Mymble wasn’t well for about a week. We noticed she didn’t seem her normal self – she was always first up and out of the coop – or if not there was an argument at the coop door with her and Astrid fighting for the exit. But Tuesday and Wednesday she was slower to come out. Then she had some watery droppings on Thursday. And on Friday she seemed to not be eating much and seemed very lethargic.
Concerned for her – and the rest of our tiny flock – we got her inside on Sunday, when I was off, and she spent Sunday through Tuesday indoors. She’d always seemed quite interested in “indoors”, occasionally trying to follow us through the door… she was just a friendly and curious chicken.
When we cleaned the coop she’d pop up behind us straining her neck to see what we were doing, and sometimes – somewhat inconveniently – she’d fly up and perch right in the way on the removable board that stops the shavings escaping. Or hop up on their sleep perch right in the way of us trying to remove the droppings.
She was no doubt the absolute head of the flock. Top of the pecking order, which she enforced with no lack of vigor. Threats to her leadership weren’t tolerated at all. But unlike the others she was sometimes easy to catch – dropping to a submissive pose and letting us scoop her up. Only if she was in the mood, though.

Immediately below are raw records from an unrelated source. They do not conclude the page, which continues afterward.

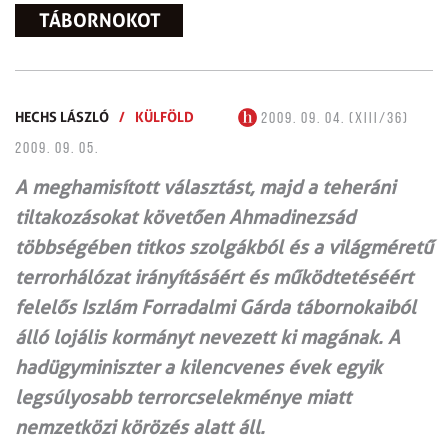
TÁBORNOKOT
HECHS LÁSZLÓ
/
KÜLFÖLD
2009. 09. 04. (XIII/36)
2009. 09. 05.
A meghamisított választást, majd a teheráni
tiltakozásokat követően Ahmadinezsád
többségében titkos szolgákból és a világméretű
terrorhálózat irányításáért és működtetéséért
felelős Iszlám Forradalmi Gárda tábornokaiból
álló lojális kormányt nevezett ki magának. A
hadügyminiszter a kilencvenes évek egyik
legsúlyosabb terrorcselekménye miatt
nemzetközi körözés alatt áll.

Other times she’d not be in the mood and she’d lead the other chickens and us on a merry chase to try and catch her.
She’d bask on her side in the sun – letting the rays warm her wings.
We tried to help her these last few days. We had an appointment this morning at the vet’s, the earliest we could get her in to any local vet. We didn’t think, weak as she clearly was, that we’d make it to the vets up in Seattle that have emergency appointments. Last time we took her anywhere – which was when we got her from just a few streets away, the entire journey was angst and flapping and annoyance.
Because none of them had ever really been sick before we’d never got any of the chooks registered with a vet, so emergency appointments are apparently not a thing for unregistered-with-vet-animals.
So we gave her electrolites and water, and kept her warmer inside. She stopped eating on Monday. On Tuesday all she took in, as far as I can tell, was the water that I syringe-dropped into her beak. I gave her some strokes, which she didn’t seem to mind, and talked to her some.
And we woke this morning to find she’d passed. We’ll hopefully get answers from an autopsy, but the vet suggested the constellation of symptoms could well signify a cancer. Apparently that’s actually pretty common even in relatively young chickens.
I hope that she didn’t suffer too much those last few days and hours.
On her final journey with us – I followed my mum’s suggestion and performed a puja. I’ve never done a puja for a chicken before.
Aniccā vata saṅkhārā,
tesaṃ vupasamo sukho
Impermanent alas are formations,
subject to rise and fall.
Having arisen, they cease;
their subsiding is bliss.
It’s not for me. It’s for Mymble’s next birth. But all the same I found it very comforting.
Safe flights mymble, and I hope you get all the corn you desire.